Data in this exercise ->
- Opening Delimiter -
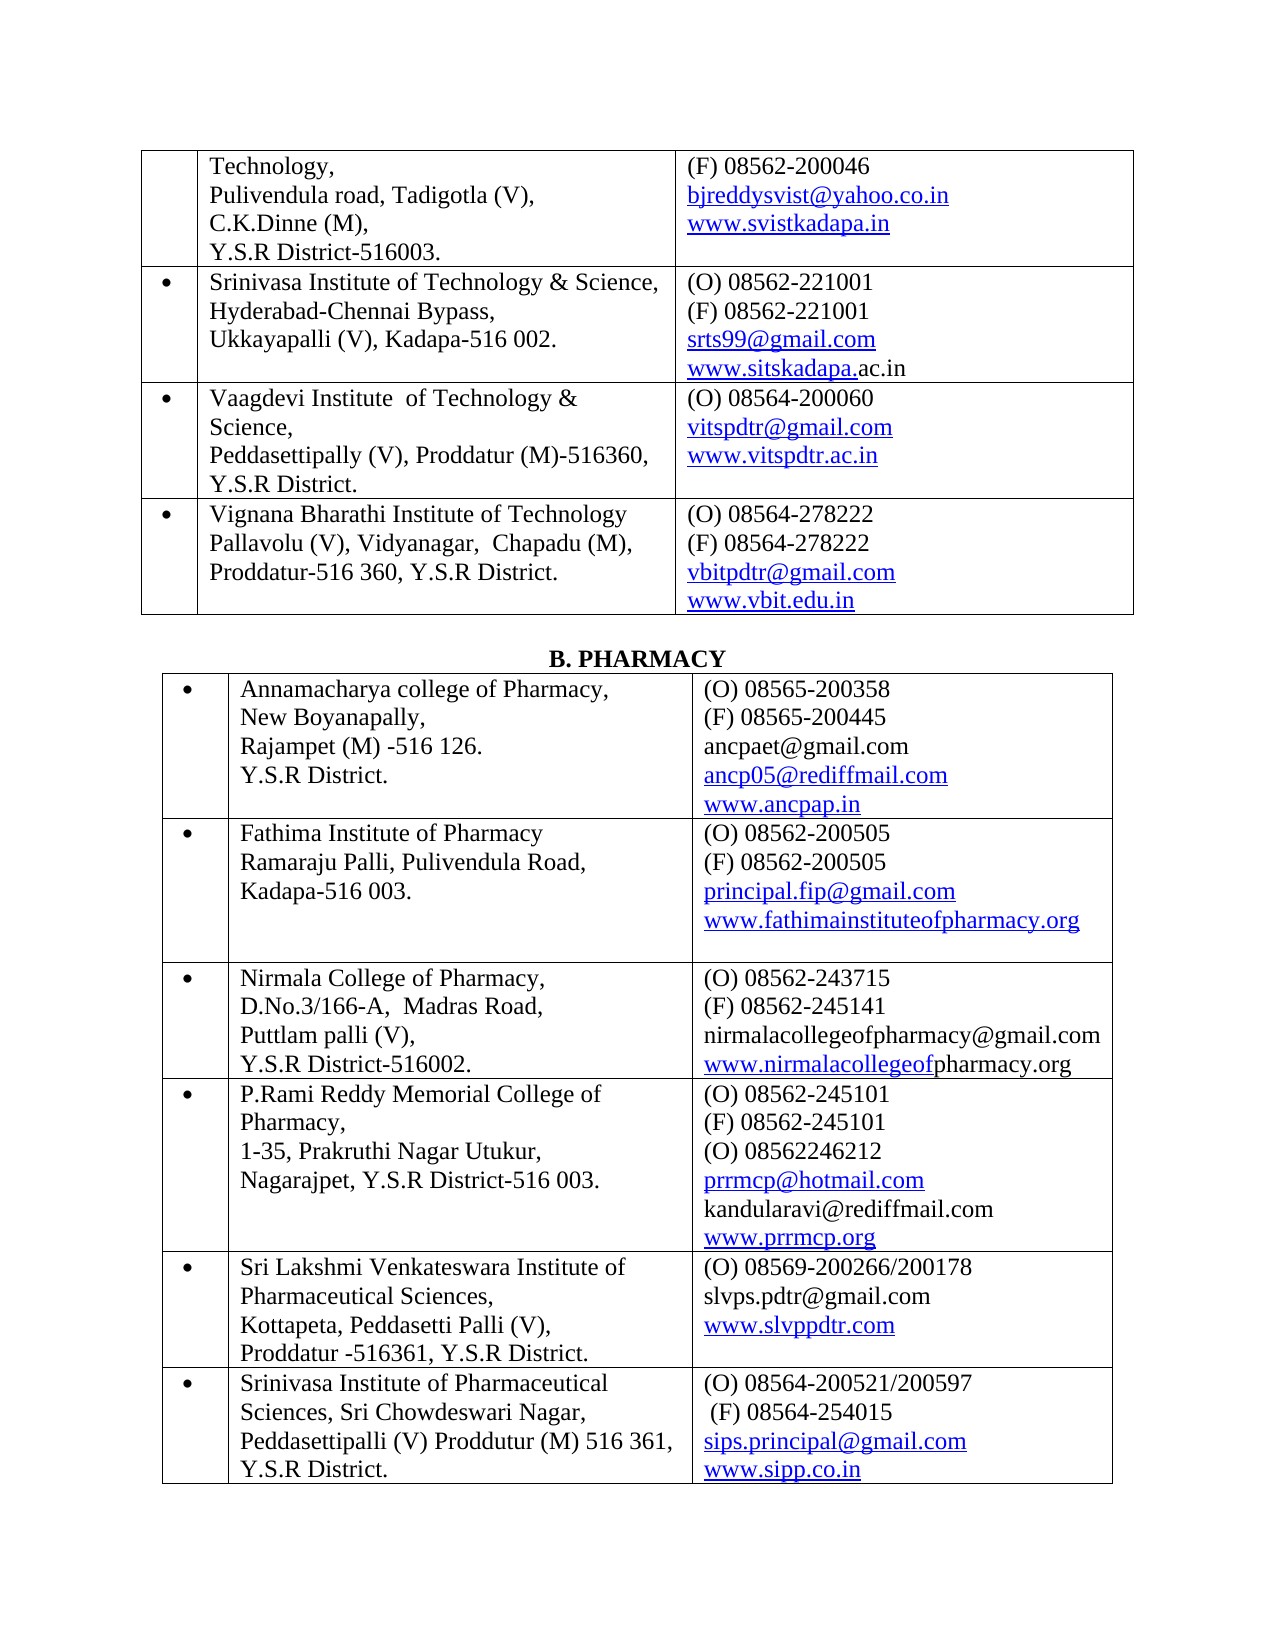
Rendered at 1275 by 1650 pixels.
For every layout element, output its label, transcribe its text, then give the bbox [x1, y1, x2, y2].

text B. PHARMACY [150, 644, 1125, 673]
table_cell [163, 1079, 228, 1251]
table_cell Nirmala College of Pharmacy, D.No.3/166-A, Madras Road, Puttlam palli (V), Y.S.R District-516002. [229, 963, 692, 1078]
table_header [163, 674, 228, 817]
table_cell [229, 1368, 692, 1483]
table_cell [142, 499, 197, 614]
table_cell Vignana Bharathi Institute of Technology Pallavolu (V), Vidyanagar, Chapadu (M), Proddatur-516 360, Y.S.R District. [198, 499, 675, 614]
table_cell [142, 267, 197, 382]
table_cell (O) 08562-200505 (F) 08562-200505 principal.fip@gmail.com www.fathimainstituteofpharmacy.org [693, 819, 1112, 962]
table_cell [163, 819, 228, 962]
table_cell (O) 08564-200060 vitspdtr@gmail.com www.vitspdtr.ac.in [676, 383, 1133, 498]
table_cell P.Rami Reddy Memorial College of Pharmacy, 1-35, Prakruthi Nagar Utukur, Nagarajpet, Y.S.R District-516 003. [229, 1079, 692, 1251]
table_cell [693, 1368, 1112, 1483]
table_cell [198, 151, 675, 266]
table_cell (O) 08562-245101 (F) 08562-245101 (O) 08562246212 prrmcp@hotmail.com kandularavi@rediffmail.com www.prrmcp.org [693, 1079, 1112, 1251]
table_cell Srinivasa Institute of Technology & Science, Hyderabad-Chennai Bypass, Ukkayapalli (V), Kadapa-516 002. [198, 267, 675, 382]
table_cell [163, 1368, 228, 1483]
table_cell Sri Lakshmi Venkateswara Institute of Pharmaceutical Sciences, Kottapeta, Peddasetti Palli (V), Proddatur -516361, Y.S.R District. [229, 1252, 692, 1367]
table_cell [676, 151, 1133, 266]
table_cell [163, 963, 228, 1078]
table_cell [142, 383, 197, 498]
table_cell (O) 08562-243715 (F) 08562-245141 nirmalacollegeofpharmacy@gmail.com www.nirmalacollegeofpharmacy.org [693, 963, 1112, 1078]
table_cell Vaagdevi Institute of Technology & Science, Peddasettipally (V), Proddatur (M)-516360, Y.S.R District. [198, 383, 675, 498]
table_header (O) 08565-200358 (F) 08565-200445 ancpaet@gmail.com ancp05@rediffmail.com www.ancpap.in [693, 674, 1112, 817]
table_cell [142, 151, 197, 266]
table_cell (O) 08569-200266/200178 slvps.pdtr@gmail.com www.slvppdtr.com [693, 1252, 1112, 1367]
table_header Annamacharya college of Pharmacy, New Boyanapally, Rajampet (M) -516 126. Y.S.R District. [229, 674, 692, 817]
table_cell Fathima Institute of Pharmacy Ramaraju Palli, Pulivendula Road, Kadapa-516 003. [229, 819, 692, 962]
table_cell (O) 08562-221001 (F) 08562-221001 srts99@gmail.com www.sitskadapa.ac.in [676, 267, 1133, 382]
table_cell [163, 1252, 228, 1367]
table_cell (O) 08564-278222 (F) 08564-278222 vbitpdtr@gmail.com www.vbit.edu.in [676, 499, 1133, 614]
- Closing Delimiter -
Instructions for the task -> In the records above, return only the line that contains "table_cell [676, 151, 1133, 266]" and every line after it through the last, exactly as they appear.

Response to this exercise ->
table_cell [676, 151, 1133, 266]
table_cell [163, 963, 228, 1078]
table_cell [142, 383, 197, 498]
table_cell (O) 08562-243715 (F) 08562-245141 nirmalacollegeofpharmacy@gmail.com www.nirmalacollegeofpharmacy.org [693, 963, 1112, 1078]
table_cell Vaagdevi Institute of Technology & Science, Peddasettipally (V), Proddatur (M)-516360, Y.S.R District. [198, 383, 675, 498]
table_header (O) 08565-200358 (F) 08565-200445 ancpaet@gmail.com ancp05@rediffmail.com www.ancpap.in [693, 674, 1112, 817]
table_cell [142, 151, 197, 266]
table_cell (O) 08569-200266/200178 slvps.pdtr@gmail.com www.slvppdtr.com [693, 1252, 1112, 1367]
table_header Annamacharya college of Pharmacy, New Boyanapally, Rajampet (M) -516 126. Y.S.R District. [229, 674, 692, 817]
table_cell Fathima Institute of Pharmacy Ramaraju Palli, Pulivendula Road, Kadapa-516 003. [229, 819, 692, 962]
table_cell (O) 08562-221001 (F) 08562-221001 srts99@gmail.com www.sitskadapa.ac.in [676, 267, 1133, 382]
table_cell [163, 1252, 228, 1367]
table_cell (O) 08564-278222 (F) 08564-278222 vbitpdtr@gmail.com www.vbit.edu.in [676, 499, 1133, 614]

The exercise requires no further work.